Companies that take their suppliers for granted and don’t
fulfil their financial commitments have jeopardised the industry,
he says. Delica makes a point of looking after its suppliers,
listening to their needs, and paying promptly.
“
It all comes down to relationships,” says McCallum. “The
relationship is a partnership between the grower and us and
Delica and the importer and even the importer and their buyers
or end consumers. If all of these relationships are based
on trust and the long haul then selling fruit and vegetables
becomes
much easier. Everyone has a vested interest.
“
When we set out we recognised there was an opening for the
likes of us to show some enthusiasm and initiative and give
the growers and importers what they wanted. It comes back to
this partnership philosophy, not the ‘us versus them’ attitude
that seems to be so prevalent in a lot of business relationships.
Business is really quite easy. I find it unbelievable so many
companies do it so badly,” says McCallum.
Where appropriate, Delica practises vertical integration. Masutti
says this means a more consistent product because the operation
can be controlled from the grower to packing, all the way to
market. The company owns more than 50 percent of its two pack-house
operations here and in the US and it has recently invested
in a South Auckland organic orchard.
But they only ever become involved when their own growers
don’t
have the critical mass or they simply can’t find the
right growers to form a partnership relationship with, says
McCallum.
Sourcing product from Australia and the US as well as locally
means the company can’t always use the New Zealand ‘clean
green’ tag. “We do capitalise on that image when
we market produce from New Zealand. But lots of countries are
clean and green. Since the late 1980s everything New Zealand
has exported has been promoted as clean and green – it’s
losing its gloss.”
He says it’s more important to sell on quality at a
higher price, which is the only way to recover the additional
costs
in labour and transport of getting New Zealand produce to
market.
The company’s meteoric growth has been its biggest challenge.
There are now 32 full-time staff and 11 subsidiary or joint
venture companies under the Delica umbrella. The structure
is intended to encourage staff to become shareholders in the
businesses they work for. “It means good people can be
on your team, instead of against it,” says Masutti.

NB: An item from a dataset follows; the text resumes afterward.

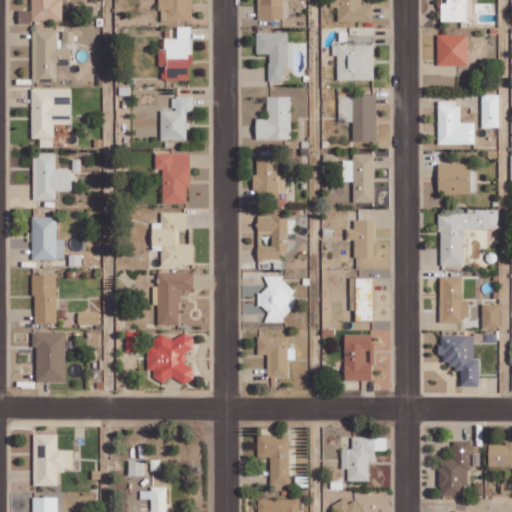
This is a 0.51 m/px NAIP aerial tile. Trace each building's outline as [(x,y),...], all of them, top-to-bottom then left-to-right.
[(31,20),(61,21),(61,0),(31,0),(31,12),(31,20)] [(160,0),(160,20),(192,21),(192,0),(160,0)] [(257,0),(258,20),(283,21),(283,0),(257,0)] [(362,0),(331,0),(331,7),(338,7),(339,22),(373,22),(373,5),(362,5),(362,0)] [(192,26),(177,27),(177,39),(165,39),(165,49),(159,49),(159,65),(166,65),(166,81),(190,80),(190,55),(192,55),(192,26)] [(33,82),(57,82),(57,65),(71,65),(70,42),(74,42),(74,31),(63,31),(63,39),(57,39),(57,30),(32,31),(33,82)] [(288,33),(257,33),(257,54),(269,54),(269,81),(285,81),(285,68),(292,68),(292,42),(288,42),(288,33)] [(338,80),(374,80),(374,34),(339,34),(339,44),(333,44),(333,56),(338,56),(338,80)] [(469,34),(438,35),(438,65),(469,65),(469,34)] [(72,88),(31,89),(32,139),(40,139),(40,147),(54,147),(54,124),(72,124),(72,88)] [(499,128),(500,95),(482,94),(482,127),(499,128)] [(376,95),(339,96),(339,121),(353,121),(354,141),(377,141),(376,95)] [(291,139),(292,97),(267,96),(267,119),(256,119),(256,139),(291,139)] [(194,97),(173,97),(173,110),(161,110),(162,140),(188,140),(188,112),(194,111),(194,97)] [(438,106),(439,144),(475,144),(475,122),(462,122),(462,106),(438,106)] [(57,199),(57,191),(78,190),(78,181),(72,181),(72,169),(56,169),(56,153),(33,153),(34,200),(57,199)] [(190,153),(156,154),(156,170),(163,169),(163,203),(187,203),(187,188),(191,188),(190,153)] [(375,155),(354,155),(354,160),(343,160),(344,182),(354,182),(354,203),(375,202),(375,155)] [(256,194),(285,193),(285,175),(278,175),(278,157),(255,158),(256,194)] [(439,193),(476,193),(476,164),(439,164),(439,193)] [(465,265),(464,229),(498,228),(498,210),(467,210),(467,213),(440,213),(441,265),(465,265)] [(187,212),(161,212),(161,223),(152,223),(152,251),(161,251),(162,265),(194,264),(194,244),(180,244),(180,231),(187,231),(187,212)] [(32,259),(64,260),(64,239),(57,239),(57,217),(33,217),(32,259)] [(259,246),(259,261),(282,261),(283,252),(288,252),(289,233),(296,233),(296,219),(259,218),(258,234),(273,235),(272,246),(259,246)] [(355,257),(374,258),(375,221),(355,220),(355,229),(347,229),(347,240),(355,240),(355,257)] [(180,325),(180,292),(193,292),(193,273),(158,273),(158,287),(154,287),(154,305),(158,305),(158,325),(180,325)] [(56,323),(57,275),(34,275),(34,323),(56,323)] [(267,322),(291,322),(290,276),(267,276),(267,291),(258,291),(259,308),(267,308),(267,322)] [(469,317),(469,300),(462,300),(463,277),(441,277),(440,321),(462,322),(462,317),(469,317)] [(373,278),(350,279),(351,310),(356,310),(357,321),(374,321),(373,278)] [(500,328),(500,304),(482,304),(483,328),(500,328)] [(99,312),(79,312),(79,325),(100,324),(99,312)] [(140,351),(140,331),(127,332),(127,352),(140,351)] [(66,381),(65,332),(33,332),(33,347),(37,347),(37,382),(66,381)] [(100,333),(88,333),(88,347),(101,347),(100,333)] [(147,370),(154,370),(154,381),(166,381),(167,381),(189,381),(194,379),(195,366),(186,366),(186,353),(194,349),(194,340),(191,334),(184,334),(178,337),(158,336),(154,338),(154,345),(148,348),(147,370)] [(345,380),(373,380),(374,335),(345,335),(345,380)] [(479,360),(474,360),(474,336),(440,335),(440,355),(444,355),(444,366),(462,367),(462,386),(479,386),(479,360)] [(289,337),(258,336),(258,355),(268,355),(268,377),(289,377),(289,360),(296,360),(296,348),(289,348),(289,337)] [(34,486),(58,486),(58,470),(74,470),(73,450),(58,450),(58,434),(33,434),(34,486)] [(290,436),(258,436),(258,457),(271,458),(271,485),(289,485),(290,436)] [(342,449),(342,469),(348,469),(349,481),(370,481),(369,462),(376,462),(375,437),(352,438),(352,449),(342,449)] [(470,441),(454,441),(454,460),(440,460),(440,495),(464,496),(464,484),(470,484),(470,441)] [(489,445),(489,466),(511,466),(511,443),(506,443),(506,445),(489,445)] [(144,476),(145,461),(130,460),(129,476),(144,476)] [(511,482),(502,482),(501,494),(511,494),(511,482)] [(167,511),(168,487),(151,487),(151,491),(141,491),(140,499),(152,499),(151,511),(167,511)] [(32,511),(58,511),(58,497),(32,498),(32,511)] [(300,511),(301,499),(259,500),(259,511),(300,511)] [(362,511),(362,502),(346,502),(340,502),(339,511),(362,511)]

Masutti keeps a daily watch on the balance sheet, “so
I can sleep at night”. Consolidation is an aim – “though
we say that every year and then some opportunity comes up”.
Their plan is to focus on kiwifruit and apples in the short-to-mid
term and to acquire more tangible assets. “We don’t
just want to be a trading company. Take away the people and
you’ve got nothing. We want to build up the assets of
the group,” says Masutti.
The potential of the business is only limited by the energy
of the directors, says McCallum. “This business is all-encompassing
and requires high energy levels. Burnout is an issue, that’s
why we constantly need young people coming through the ranks.”
And many of the people Delica works with happen to be Massey
people. In 1985 Masutti was on the same rugby team as Michael
Hardy and Clifton Shaw. Shaw was also a Palmerston North flatmate
and friend. Philip Bird was another friend.
These days Clifton, Shaw and Bird are the majority shareholders
in Integrow, which exports squash and onions, and in which
Delica itself has a small shareholding.
Among other Massey alumni are Snow Hardy, the managing director
of Delica Apples and a major Delica shareholder, and Chris ‘Mungi’ O’Neil,
who jointly owns Delica’s organic apple orchard.
But, acknowledges Masutti, his consciousness of the importance
of relationships perhaps coming to the fore, there are non-Massey
graduates as well. Sarah McCormack, who has been with Delica
from the start, and ex-King Country prop Alastair Hulbert
get special mention. “
We could not have done it without them,” he says. “And
they do have to put up with the Massey culture.”